REQUIREMENTS>
(A) In the Camino blog post below, turn the paragraph beginning "The French couple, whose names were" into a short bulleted list that keeps its main facts.
(B) According to the Camino blog post below, why weren't earplugs needed that night?

EXCERPTED TEXT>
* START *

Tuesday, November 29, 2011

The Aragones Route - Sta Celia to Arres

Note: Remember, I did not have my camera
so photos have been borrowed from the internet.
I've tried to give credit when I know the photographer's name.
* * *

13 October 2009

What a beautiful morning!
The little white lambs were still in the pasture below my balcony window,
the sun was shining,
and the pilgrims were up and rustling around.

I got up, got dressed, and packed my mochila. 
I was in a really happy mood, having gotten a great night's sleep!
The earplugs weren't needed last night
because I only had one room mate. 

The French couple, whose names were Michele and Michael,
slept in a room by themselves,
the German boy slept in the men's dorm,
and my only roommate was a young woman who did not snore!

I took advantage of the kitchen facilities and made myself a cup of Nescafé.
I've mentioned these packets before,
and they are very handy to carry on the Camino.
You can find them in almost any market
and they taste almost (almost) as good as the real thing.

* END *

RECORD EXTRACTS>
* START *

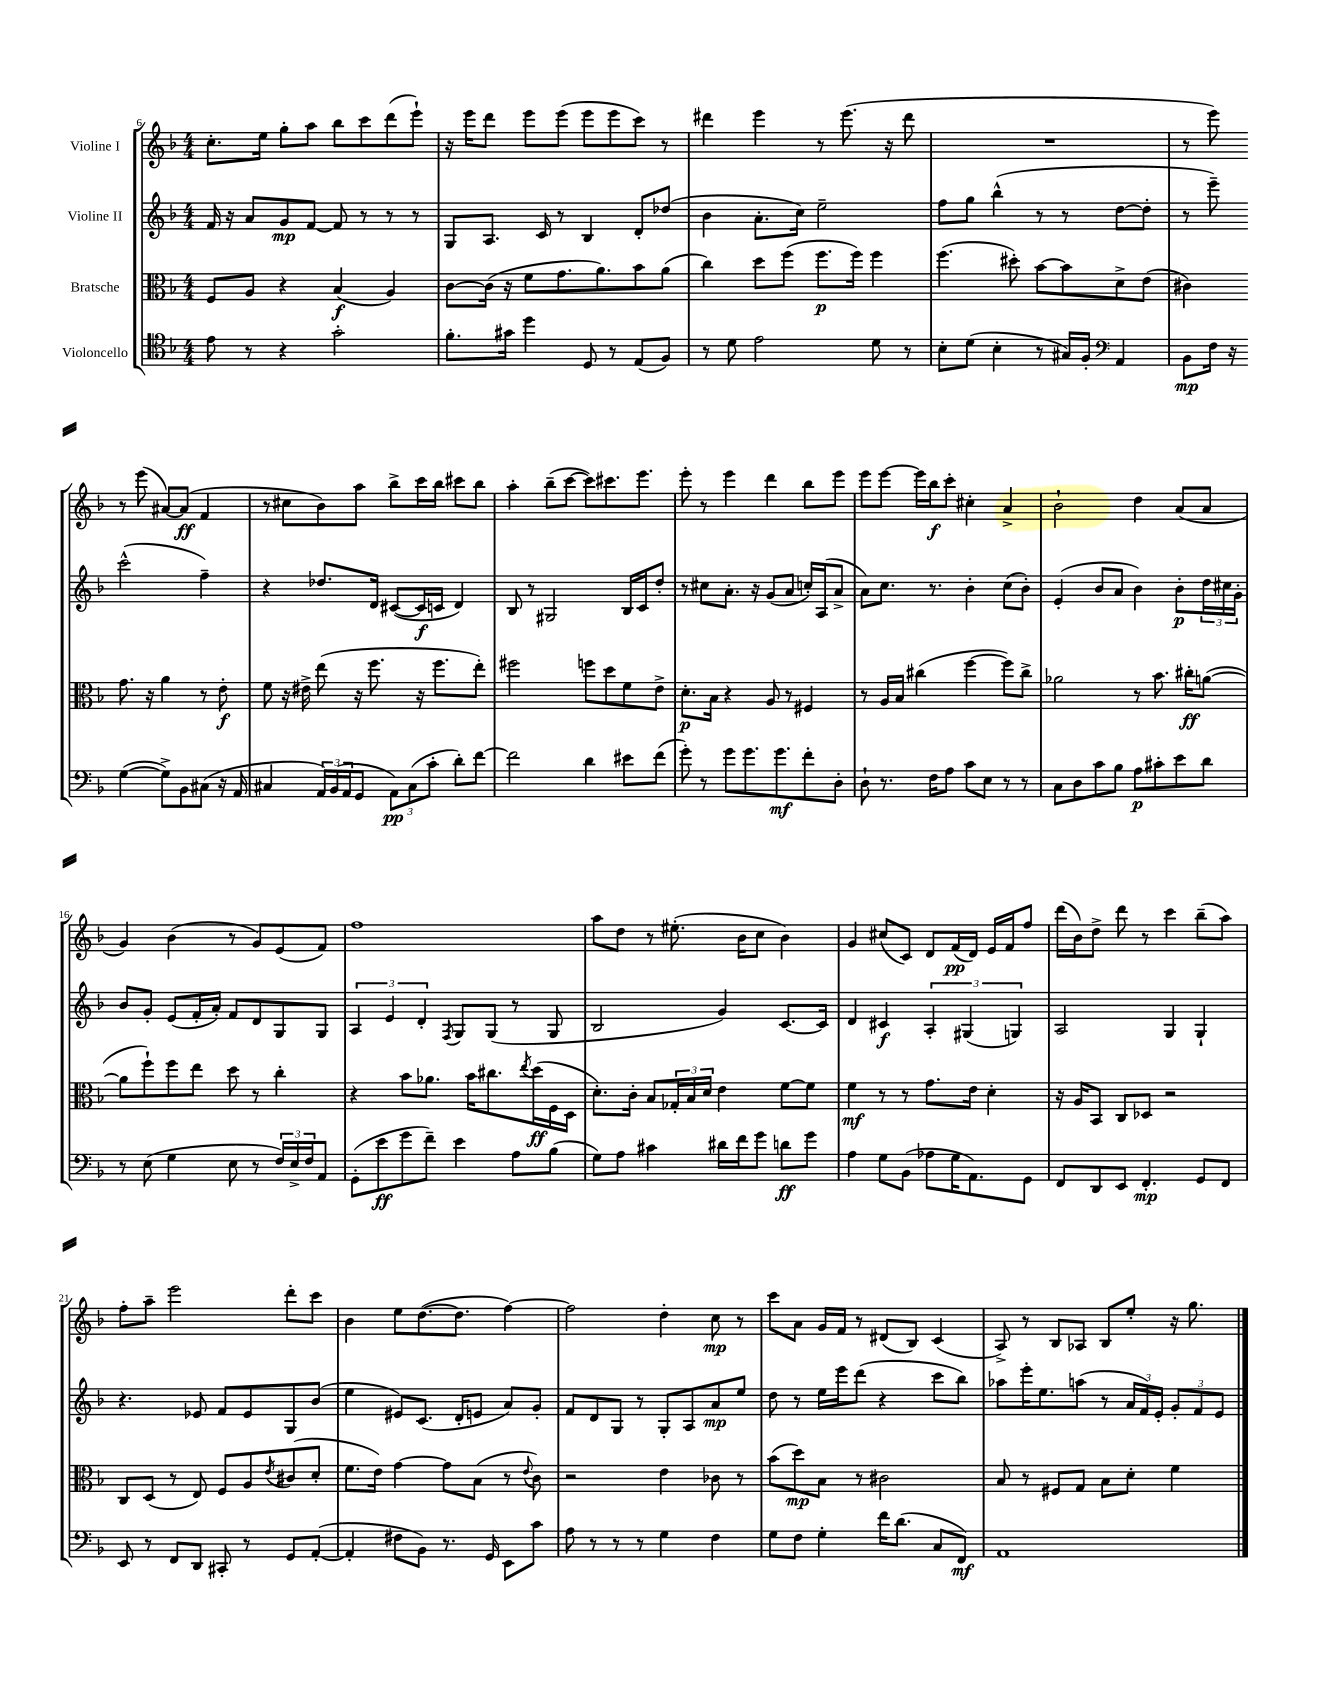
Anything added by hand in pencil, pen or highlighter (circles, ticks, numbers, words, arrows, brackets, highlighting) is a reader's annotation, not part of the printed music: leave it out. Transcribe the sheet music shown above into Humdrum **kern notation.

**kern	**dynam	**kern	**dynam	**kern	**dynam	**kern	**dynam
*part4	*part4	*part3	*part3	*part2	*part2	*part1	*part1
*staff4	*staff4	*staff3	*staff3	*staff2	*staff2	*staff1	*staff1
*I"Violoncello	*	*I"Bratsche	*	*I"Violine II	*	*I"Violine I	*
*clefC4	*	*clefC3	*	*clefG2	*	*clefG2	*
*k[b-]	*	*k[b-]	*	*k[b-]	*	*k[b-]	*
*M4/4	*	*M4/4	*	*M4/4	*	*M4/4	*
=6	=6	=6	=6	=6	=6	=6	=6
8e\	.	8F/L	.	16f/	.	8.cc'\L	.
.	.	.	.	16r	.	.	.
8r	.	8A/J	.	8a/L	.	.	.
.	.	.	.	.	.	16ee\Jk	.
4r	.	4r	.	8g/	mp	8gg'\L	.
.	.	.	.	[8f/J	.	8aa\J	.
2g'\	.	(4B-/	f	8f/]	.	8bb-\L	.
.	.	.	.	8r	.	8ccc\	.
.	.	4A/)	.	8r	.	(8ddd\	.
.	.	.	.	8r	.	8eee`\J)	.
=7	=7	=7	=7	=7	=7	=7	=7
8.f'\L	.	[8c\L	.	8G/L	.	16r	.
.	.	.	.	.	.	16eee\KL	.
.	.	(16c\Jk]	.	8.A/J	.	8ddd\J	.
16g#X\Jk	.	16r	.	.	.	.	.
4dd\	.	8f\L	.	.	.	8eee\L	.
.	.	.	.	16c/	.	.	.
.	.	8.g\	.	8r	.	(8eee\J	.
8D/	.	.	.	4B-/	.	8eee\L	.
.	.	8.a\)	.	.	.	.	.
8r	.	.	.	.	.	8eee\	.
(8E/L	.	8b-\	.	8d'/L	.	8ccc\J)	.
8F/J)	.	(8a\J	.	(8dd-X/J	.	8r	.
=8	=8	=8	=8	=8	=8	=8	=8
8r	.	4cc\)	.	4b-\	.	4ddd#X\	.
8d\	.	.	.	.	.	.	.
2e\	.	8dd\L	.	8.a'\L	.	4eee\	.
.	.	(8ff\J	.	.	.	.	.
.	.	.	.	16cc\Jk)	.	.	.
.	.	8.ff\L	p	2ee~\	.	8r	.
.	.	.	.	.	.	(8.eee\	.
.	.	16ff\Jk)	.	.	.	.	.
8d\	.	4ff\	.	.	.	.	.
.	.	.	.	.	.	16r	.
8r	.	.	.	.	.	8ddd#\	.
=9	=9	=9	=9	=9	=9	=9	=9
8B-'\L	.	(4.ff\	.	8ff\L	.	1r	.
(8d\J	.	.	.	8gg\J	.	.	.
4B-'\	.	.	.	(4bb-^^\	.	.	.
.	.	8dd#X'\)	.	.	.	.	.
8r	.	[8b-\L	.	8r	.	.	.
16G#X/LL)	.	8b-\]	.	8r	.	.	.
16F'/JJ	.	.	.	.	.	.	.
*clefF4	*	*	*	*	*	*	*
4AA/	.	8d^\	.	[8dd\L	.	.	.
.	.	(8e\J	.	8dd'\J]	.	.	.
=10	=10	=10	=10	=10	=10	=10	=10
8BB-\L	mp	4c#X\)	.	8r	.	8r	.
16F\Jk	.	.	.	8eee~\)	.	8eee\)	.
16r	.	.	.	.	.	.	.
([4G\	.	8.g\	.	(2ccc^^\	.	8r	.
.	.	.	.	.	.	(8eee\	.
.	.	16r	.	.	.	.	.
8G^\L])	.	4a\	.	.	.	[8a#X/L)	.
8BB-\	.	.	.	.	.	(8a#/J]	ff
(8C#X\J	.	8r	.	4ff~\)	.	4f/	.
16r	.	8e'\	f	.	.	.	.
16AA/	.	.	.	.	.	.	.
!!LO:LB:g=z
=11	=11	=11	=11	=11	=11	=11	=11
4C#X/	.	8f\	.	4r	.	8r	.
.	.	16r	.	.	.	8cc#X\L	.
.	.	16e#X^\	.	.	.	.	.
24AA/LL)	.	(8ee\	.	8.dd-X/L	.	8b-\)	.
(24BB-/	.	.	.	.	.	.	.
24AA/J	.	.	.	.	.	.	.
8GG/J	.	16r	.	.	.	8aa\J	.
.	.	8.ff\	.	16d/Jk	.	.	.
12AA\L)	pp	.	.	([8c#X/L	.	8bb-^\L	.
(12C#\	.	.	.	.	.	.	.
.	.	16r	.	16c#/L]	f	16ccc\L	.
12c'\J	.	.	.	.	.	.	.
.	.	8.ff\L	.	16cn/JJ	.	16bb-\JJ	.
8d'\L)	.	.	.	4d/)	.	8ccc#X\L	.
[8f\J	.	8ee'\J)	.	.	.	8bb-\J	.
=12	=12	=12	=12	=12	=12	=12	=12
2f\]	.	2ff#X\	.	8B-/	.	4aa'\	.
.	.	.	.	8r	.	.	.
.	.	.	.	2G#X/	.	(8bb-~\L	.
.	.	.	.	.	.	[8ccc\J	.
4d\	.	8ffn\L	.	.	.	8ccc\L])	.
.	.	8dd\	.	.	.	8.ccc#X\	.
8e#X\L	.	8f\	.	16B-/LL	.	.	.
.	.	.	.	16c/J	.	8.eee\J	.
(8f\J	.	8e^\J	.	8dd'/J	.	.	.
=13	=13	=13	=13	=13	=13	=13	=13
8g'\)	.	8.d'\L	p	8r	.	8eee'\	.
8r	.	.	.	8cc#X\L	.	8r	.
.	.	16B-\Jk	.	.	.	.	.
8g\L	.	4r	.	8.a'\J	.	4eee\	.
8.g\	.	.	.	.	.	.	.
.	.	.	.	16r	.	.	.
.	.	8A/	.	(8g/L	.	4ddd\	.
8.g\	mf	.	.	.	.	.	.
.	.	8r	.	8a/J	.	.	.
8f'\	.	4F#X/	.	16ccn'/LL)	.	8bb-\L	.
.	.	.	.	(16A/J	.	.	.
8D'\J	.	.	.	8a^/J	.	8eee\J	.
=14	=14	=14	=14	=14	=14	=14	=14
8D`\	.	8r	.	8a\L)	.	8eee\L	.
8.r	.	16A/LL	.	8.cc\J	.	[8eee\J	.
.	.	16B-/JJ	.	.	.	.	.
.	.	(4cc#X\	.	.	.	16eee\LL]	.
16F\KL	.	.	.	8.r	.	16bb-\J	f
8A\J	.	.	.	.	.	8ccc'\J	.
8c\L	.	[4ff\	.	4b-'\	.	4cc#X'\	.
8E\J	.	.	.	.	.	.	.
8r	.	8ff\L])	.	(8cc\L	.	4a^/	.
8r	.	8cc#^\J	.	8b-'\J)	.	.	.
=15	=15	=15	=15	=15	=15	=15	=15
8C\L	.	2a-X\	.	(4e'/	.	2b-`\	.
8D\	.	.	.	.	.	.	.
8c\	.	.	.	8b-/L	.	.	.
8B-\J	.	.	.	8a/J	.	.	.
8A\L	p	8r	.	4b-\)	.	4dd\	.
8c#X'\	.	8.b-\	.	.	.	.	.
8e\	.	.	.	8b-'\L	p	(8a/L	.
.	.	16cc#X'\KL	ff	.	.	.	.
8d\J	.	([8an\J	.	24dd\L	.	8a/J	.
.	.	.	.	24cc#X\	.	.	.
.	.	.	.	24g'\JJ	.	.	.
!!LO:LB:g=z
=16	=16	=16	=16	=16	=16	=16	=16
8r	.	8a\L]	.	8b-/L	.	4g/)	.
(8E\	.	8ff`\)	.	8g'/J	.	.	.
4G\	.	8ff\	.	(8e/L	.	(4b-\	.
.	.	8ee\J	.	16f'/L	.	.	.
.	.	.	.	16a'/JJ)	.	.	.
8E\	.	8dd\	.	8f/L	.	8r	.
8r	.	8r	.	8d/	.	8g/L)	.
24F/LL)	.	4cc'\	.	8G/	.	(8e/	.
24E^/	.	.	.	.	.	.	.
24F/J	.	.	.	.	.	.	.
8AA/J	.	.	.	8G/J	.	8f/J)	.
=17	=17	=17	=17	=17	=17	=17	=17
(8GG'\L	.	4r	.	6A/	.	1ff	.
8e\	ff	.	.	.	.	.	.
.	.	.	.	6e/	.	.	.
8g\	.	8b-\L	.	.	.	.	.
.	.	.	.	6d'/	.	.	.
8f~\J)	.	8.a-X\J	.	.	.	.	.
.	.	.	.	8qF/	.	.	.
4e\	.	.	.	8G/L	.	.	.
.	.	16b-\KL	.	.	.	.	.
.	.	8.cc#X\	.	(8G/J	.	.	.
8A\L	.	.	.	8r	.	.	.
.	.	8qee/	.	.	.	.	.
.	.	(16dd\L	ff	.	.	.	.
(8B-\J	.	16F\	.	8G/	.	.	.
.	.	16D\JJ	.	.	.	.	.
=18	=18	=18	=18	=18	=18	=18	=18
8G\L)	.	8.d'\L)	.	2B-/	.	8aa\L	.
8A\J	.	.	.	.	.	8dd\J	.
.	.	16c'\Jk	.	.	.	.	.
4c#X\	.	8B-/L	.	.	.	8r	.
.	.	24G-X'/L	.	.	.	(8.ee#X'\	.
.	.	24B-/	.	.	.	.	.
.	.	24d/JJ	.	.	.	.	.
16d#X\LL	.	4e\	.	4g/)	.	.	.
16f\J	.	.	.	.	.	16b-\KL	.
8g\J	.	.	.	.	.	8cc\J	.
8dn\L	ff	[8f\L	.	[8.c/L	.	4b-\)	.
8g\J	.	8f\J]	.	.	.	.	.
.	.	.	.	16c/Jk]	.	.	.
=19	=19	=19	=19	=19	=19	=19	=19
4A\	.	4f\	mf	4d/	.	4g/	.
8G\L	.	8r	.	4c#X/	f	(8cc#X/L	.
(8BB-\J	.	8r	.	.	.	8c/J)	.
8A-X\L	.	8.g\L	.	6A'/	.	8d/L	.
16G\K	.	.	.	.	.	(16f/L	pp
.	.	.	.	(6G#X/	.	.	.
8.AA\)	.	16e\Jk	.	.	.	16d/JJ)	.
.	.	4d'\	.	.	.	16e/LL	.
.	.	.	.	.	.	16f/J	.
.	.	.	.	6Gn/)	.	.	.
8GG\J	.	.	.	.	.	8ff/J	.
=20	=20	=20	=20	=20	=20	=20	=20
8FF/L	.	16r	.	2A/	.	(16ddd\LL	.
.	.	16A/KL	.	.	.	16b-\J)	.
8DD/	.	8BB-/J	.	.	.	8dd^\J	.
8EE/J	.	8C/L	.	.	.	8ddd\	.
4.FF'/	mp	8D-X/J	.	.	.	8r	.
.	.	2r	.	4G/	.	4ccc\	.
8GG/L	.	.	.	4G`/	.	(8bb-~\L	.
8FF/J	.	.	.	.	.	8aa\J)	.
!!LO:LB:g=z
=21	=21	=21	=21	=21	=21	=21	=21
8EE/	.	8C/L	.	4.r	.	8ff'\L	.
8r	.	(8D/J	.	.	.	8aa~\J	.
8FF/L	.	8r	.	.	.	2eee\	.
8DD/J	.	8E/)	.	8e-X/	.	.	.
8CC#X'/	.	8F/L	.	8f/L	.	.	.
8r	.	8A/	.	8e-/	.	.	.
.	.	8qe/	.	.	.	.	.
8GG/L	.	(8c#X/	.	8G/	.	8ddd'\L	.
([8AA'/J	.	8d'/J	.	(8b-/J	.	8ccc\J	.
=22	=22	=22	=22	=22	=22	=22	=22
4AA'/]	.	8.f\L	.	4ee\	.	4b-\	.
.	.	16e\Jk)	.	.	.	.	.
8F#X\L	.	[4g\	.	8e#X/L)	.	8ee\L	.
8BB-\J)	.	.	.	(8.c/J	.	([8.dd\	.
8.r	.	8g\L]	.	.	.	.	.
.	.	.	.	16d'/KL	.	8.dd\J]	.
.	.	(8B-\J	.	8en/J	.	.	.
16GG/	.	.	.	.	.	.	.
8EE\L	.	8r	.	8a/L)	.	[4ff\)	.
.	.	8qqe/	.	.	.	.	.
8c\J	.	8c\)	.	8g'/J	.	.	.
=23	=23	=23	=23	=23	=23	=23	=23
8A\	.	2r	.	8f/L	.	2ff\]	.
8r	.	.	.	8d/	.	.	.
8r	.	.	.	8G/J	.	.	.
8r	.	.	.	8r	.	.	.
4G\	.	4e\	.	8G'/L	.	4dd'\	.
.	.	.	.	8A/	.	.	.
4F\	.	8c-X\	.	8a/	mp	8cc\	mp
.	.	8r	.	8ee/J	.	8r	.
=24	=24	=24	=24	=24	=24	=24	=24
8G\L	.	(8b-\L	.	8dd\	.	8ccc\L	.
8F\J	.	8dd\)	mp	8r	.	8a\J	.
4G'\	.	8B-\J	.	16ee\LL	.	16g/LL	.
.	.	.	.	16eee\J	.	16f/JJ	.
.	.	8r	.	(8ddd\J	.	8r	.
16f\KL	.	2c#X\	.	4r	.	(8d#X/L	.
(8.d\J	.	.	.	.	.	.	.
.	.	.	.	.	.	8B-/J)	.
8C/L	.	.	.	8ccc\L	.	(4c/	.
8FF/J)	mf	.	.	8bb-\J)	.	.	.
=25	=25	=25	=25	=25	=25	=25	=25
1AA	.	8B-/	.	8aa-X\L	.	8A^/)	.
.	.	8r	.	16eee'\K	.	8r	.
.	.	.	.	8.ee\	.	.	.
.	.	8F#X/L	.	.	.	8B-/L	.
.	.	8G/J	.	(8aan\J	.	8A-X/J	.
.	.	8B-\L	.	8r	.	8B-/L	.
.	.	8d'\J	.	24a/LL	.	8ee'/J	.
.	.	.	.	24f/)	.	.	.
.	.	.	.	24e'/JJ	.	.	.
.	.	4f\	.	12g'/L	.	16r	.
.	.	.	.	.	.	8.gg\	.
.	.	.	.	12f/	.	.	.
.	.	.	.	12e/J	.	.	.
==	==	==	==	==	==	==	==
*-	*-	*-	*-	*-	*-	*-	*-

* END *

RESPONSES TO THE TASKS>
(A)
- The French couple, Michele and Michael, had a room to themselves.
- The German boy slept in the men's dorm.
- The writer's only roommate was a young woman who did not snore.

(B) The writer had only one roommate.